[Collected data]

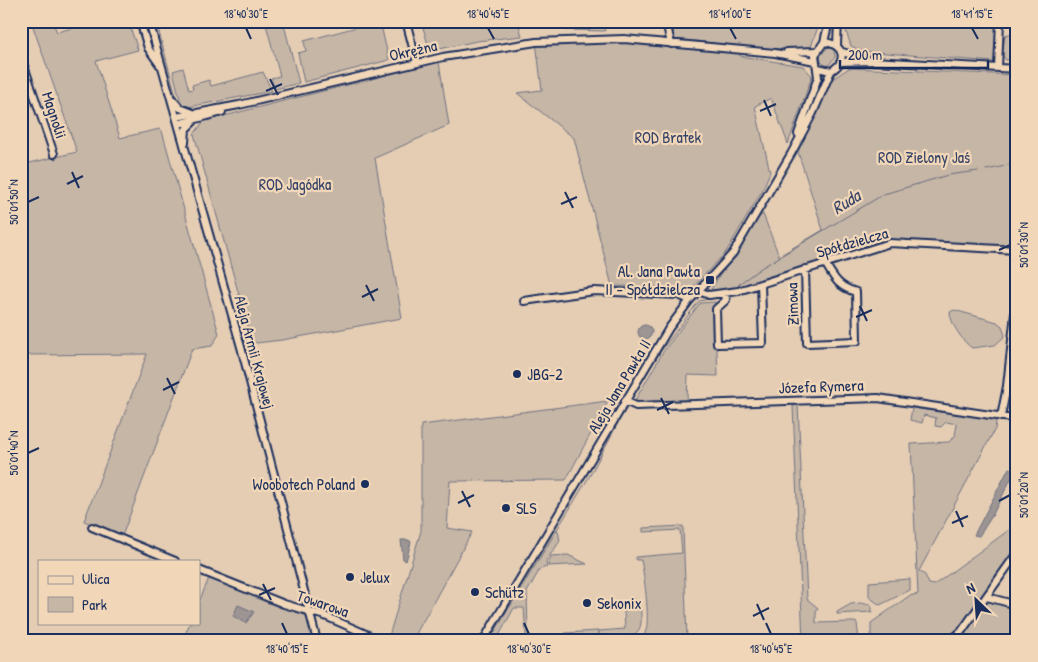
<svg xmlns="http://www.w3.org/2000/svg" width="1038" height="662" viewBox="0 0 1038 662" font-family="'Patrick Hand',sans-serif">
<style>
.green{fill:#c6b6a6;stroke:#707282}
.water{fill:#9d9594;stroke:#696c7e}
.lines{fill:none;stroke-linecap:round;stroke-linejoin:round}
.stream{stroke:#696c7e;stroke-width:1}
.minor-casing{stroke:#1b2f5e;stroke-width:10}
.minor{stroke:#f1d7b8;stroke-width:6}
.ticks{fill:none;stroke:#1b2f5e;stroke-width:2}
.poi-dot{fill:#1b2f5e;stroke:#f1d7b8;stroke-width:2}
.labels{text-anchor:middle;stroke-width:4.5;stroke-linejoin:round;paint-order:stroke}
.street-label{font-size:16px;fill:#1b2f5e;stroke:#f1d7b8}
.park-label{font-size:16px;fill:#354369;stroke:#f1d7b8}
.poi-label{font-size:16px;fill:#1b2f5e;stroke:#f1d7b8;text-anchor:start}
.water-label{font-size:18px;font-style:italic;fill:#354369;stroke:#f1d7b8}
.neatline{fill:none;stroke:#1b2f5e;stroke-width:2}
.ticks-label{font-size:12px;text-anchor:middle;fill:#1b2f5e}
</style>
<rect width="100%" height="100%" fill="#e4cdb3"/>
<filter id="ink" filterUnits="userSpaceOnUse"><feTurbulence type="fractalNoise" baseFrequency=".02" numOctaves="2"/><feDisplacementMap in="SourceGraphic" scale="10" xChannelSelector="R" yChannelSelector="G"/><feConvolveMatrix kernelMatrix="1 2 1 2 8 2 1 2 1" color-interpolation-filters="sRGB"/></filter>
<g filter="url(#ink)">
<path class="green" d="M31 21H52L57 32 88 24 87 21H128L138 50 96 61 120 138 160 129 162 131 219 334 212 346 192 349 122 536 84 521 147 354 21 355V165L77 152Z
M152 21H156L178 103 173 95Z
M265 21H283L299 83 275 89 271 78 280 76Z
M380 21 389 60 304 82 298 53 306 51 304 41Z
M421 21H518L522 36 477 41 430 51Z
M630 21 604 26 605 31 566 30 564 22Z
M672 21H820L811 47 773 49 674 39Z
M848 21H998L994 62 862 51 851 46 846 31Z
M1017 32V60H1006L1002 55 1005 35Z
M624 39 739 49 740 56 803 66 812 76 788 144 771 98 755 106 770 172 762 191 726 252 692 288 612 286 574 138 517 93 542 90 536 42Z
M828 47 834 50 835 57 827 67 821 62 820 56Z
M439 62 449 125 375 158 402 318 282 340 256 343 251 338 194 134 204 121Z
M183 68 189 90 193 89 192 85 209 80 211 86 263 72 272 91 188 107 181 104 173 71Z
M849 68 1017 75V255L899 240 834 257 738 289 717 291 711 289 755 220 763 214 779 256 823 230 798 152 831 80Z
M715 302 718 376 688 375 687 400 634 402 663 352 700 303Z
M954 310 997 322 1002 326 1005 336 995 345 972 348C963 342 950 323 950 312Z
M608 401 566 480 450 481 447 528 472 532 412 641 388 639 421 531V425Z
M798 405 807 599 818 608 816 611V623L854 622 857 623 859 641H803L793 406Z
M912 408 993 419 996 422 995 429 919 571 925 575 929 584 934 585 1017 524V553L1003 579 950 636 871 641V623L909 596 918 594 911 444 949 442 955 436 957 424 946 422 941 427 935 426 936 418 924 415 922 423 910 420Z
M683 526 687 641H636C640 639 645 636 646 630 650 618 644 574 641 560H636V557L682 553 680 530 643 532V528Z
M555 528 558 531 560 541 546 561 547 567 540 569 527 592 528 638 525 641H516L525 639 526 636 524 608H514L496 641H488Z
M568 555 587 564 548 566 551 556Z
M209 578 308 616 314 641H182L190 623H199V602Z
M910 579V590L880 605 869 597V582Z
M630 598 636 600C641 605 641 611 641 618 643 642 617 637 599 638V631L625 629 624 611 631 609Z
M988 601 1017 609V641H954Z
M861 603 871 605 872 612 837 614V612L851 604Z
M598 631V638L566 641 565 633Z"/>
<path class="water" d="M638 332a7 7 0 1 1 14 0a7 7 0 1 1-14 0Z
M1009 468 1015 471 992 516 979 536 974 535Z
M401 540H409L411 542 406 561 403 559Z
M238 605 254 612 246 623 233 616Z"/>
<g class="lines">
<path class="stream" d="M986 170 1001 167 1017 161
M739 287V284L761 268 884 194 948 175 978 171
M729 296 738 294
M631 399 661 351 699 301 721 297
M489 641 589 477 627 406"/>
<defs>
<path id="minor" d="M140 21 148 48 160 65
M149 21 241 347 317 641
M406 21 417 63
M666 21 671 44
M824 42 829 21
M837 45 838 21
M787 52 816 51
M842 52 867 59
M21 57 54 154
M841 62 873 61 1017 69
M818 68 831 71C848 61 844 44 824 42
M998 68 1000 21
M173 100 180 108 193 113
M176 117 239 105 443 57 536 42 624 39 775 53 815 61
M178 124 222 112
M798 134 818 77 815 55 824 42
M185 143 186 129 194 121
M805 269 807 343 857 341 856 292C838 287 834 278 825 263
M699 291 709 295 738 291 890 243 1017 250
M725 293 726 300 716 309 717 344 763 343 761 284
M524 301 594 291 678 295 690 300
M625 401 636 406 878 398 1017 419
M1001 417 1007 386 1017 295
M92 527 175 561
M199 570 284 604 325 616 382 641
M987 597 1017 605
M483 641 669 328 690 300 733 253 791 154 813 113 831 71
M942 641 952 639 961 632 1017 553"/>
</defs>
<use href="#minor" class="minor-casing"/>
<use href="#minor" class="minor"/>
</g>
</g>
<path class="ticks" d="M246 28 251 39M488 28 494 39M730 28 736 39M972 28 978 39M270 79 278 95M266 91 282 84M764 100 771 116M760 111 776 104M72 172 79 188M67 184 83 176M565 192 573 208M28 202 39 197M561 204 577 197M999 250 1010 245M366 285 374 301M362 297 378 289M860 306 867 321M856 317 872 310M167 378 175 394M163 390 179 382M661 398 669 414M657 410 673 402M28 453 39 448M462 491 470 507M999 501 1010 495M458 503 474 495M956 511 963 527M952 523 968 516M263 584 271 600M259 595 275 588M757 604 764 620M753 616 769 608M282 623 287 634M524 623 529 634M766 623 771 634"/>
<g class="poi-dot">
<rect x="705" y="275" width="10" height="10" rx="2.5"/>
<circle cx="517" cy="374" r="5"/>
<circle cx="365" cy="484" r="5"/>
<circle cx="506" cy="508" r="5"/>
<circle cx="350" cy="577" r="5"/>
<circle cx="475" cy="592" r="5"/>
<circle cx="587" cy="603" r="5"/>
</g>
<g class="labels">
<g class="street-label">
<text transform="translate(413 50) rotate(-13)" y="6">Okrężna</text>
<text transform="translate(55 115) rotate(72)" y="6">Magnolii</text>
<text transform="translate(852 242) rotate(-16)" y="6">Spółdzielcza</text>
<text transform="translate(792 304) rotate(-92)" y="6">Zimowa</text>
<text transform="translate(255 352) rotate(75)" y="6">Aleja Armii Krajowej</text>
<text transform="translate(619 386) rotate(-59)" y="6">Aleja Jana Pawła II</text>
<text transform="translate(821 386) rotate(-2)" y="6">Józefa Rymera</text>
<text transform="translate(323 603) rotate(19)" y="6">Towarowa</text>
</g>
<g class="park-label">
<text x="668" y="143">ROD Bratek</text>
<text x="924" y="163">ROD Zielony Jaś</text>
<text x="295" y="190">ROD Jagódka</text>
</g>
<g class="poi-label">
<text x="700" y="277" text-anchor="end">Al. Jana Pawła<tspan x="700" dy="18">II - Spółdzielcza</tspan></text>
<text x="527" y="380">JBG-2</text>
<text x="355" y="490" text-anchor="end">Woobotech Poland</text>
<text x="516" y="514">SLS</text>
<text x="360" y="583">Jelux</text>
<text x="485" y="598">Schütz</text>
<text x="597" y="609">Sekonix</text>
</g>
<g class="water-label">
<text transform="translate(846 202) rotate(-32)" y="6">Ruda</text>
</g>
</g>
<rect width="1038" height="662" fill="none" stroke="#f1d7b8" stroke-width="55"/>
<rect x="38" y="560" width="162" height="65" fill="#f1d7b8" stroke="#9b9494"/>
<rect x="48" y="576" width="25" height="8" fill="#f1d7b8" stroke="#9b9494"/>
<text x="82" y="584" font-size="15" fill="#1b2f5e">Ulica</text>
<rect x="48" y="597" width="25" height="15" fill="#c6b6a6" stroke="#9b9494"/>
<text x="82" y="610" font-size="15" fill="#1b2f5e">Park</text>
<g transform="translate(976 600) rotate(335)" stroke="#f1d7b8" stroke-width="4" paint-order="stroke">
<path d="M0-4L9 19L0 12L-9 19Z" fill="#1b2f5e"/>
<text y="-8" font-size="14" font-weight="bold" text-anchor="middle" fill="#1b2f5e">N</text>
</g>
<path d="M840 60v8h148v-8" fill="none" stroke="#1b2f5e" stroke-width="2.5"/>
<text x="848" y="60" font-size="15" fill="#1b2f5e" stroke="#f1d7b8" stroke-width="4" paint-order="stroke">200 m</text>
<rect x="28" y="28" width="982" height="606" class="neatline"/>
<g class="ticks-label">
<text x="246" y="18">18°40'30"E</text>
<text x="488" y="18">18°40'45"E</text>
<text x="730" y="18">18°41'00"E</text>
<text x="972" y="18">18°41'15"E</text>
<text transform="translate(14 202) rotate(-90)" y="4">50°01'50"N</text>
<text transform="translate(1024 245) rotate(-90)" y="4">50°01'30"N</text>
<text transform="translate(14 453) rotate(-90)" y="4">50°01'40"N</text>
<text transform="translate(1024 495) rotate(-90)" y="4">50°01'20"N</text>
<text x="287" y="653">18°40'15"E</text>
<text x="529" y="653">18°40'30"E</text>
<text x="771" y="653">18°40'45"E</text>
</g>
</svg>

▸ **DIRECTIONS**:
Of the entries above, transcribe exactly those lines that fall between the line containing "M209 578 308 616 314 641H182L190 623H199V602Z" and the line containing "M598 631V638L566 641", together with those two lines.

▸ **RESULT OF THE EXERCISE**:
M209 578 308 616 314 641H182L190 623H199V602Z
M910 579V590L880 605 869 597V582Z
M630 598 636 600C641 605 641 611 641 618 643 642 617 637 599 638V631L625 629 624 611 631 609Z
M988 601 1017 609V641H954Z
M861 603 871 605 872 612 837 614V612L851 604Z
M598 631V638L566 641 565 633Z"/>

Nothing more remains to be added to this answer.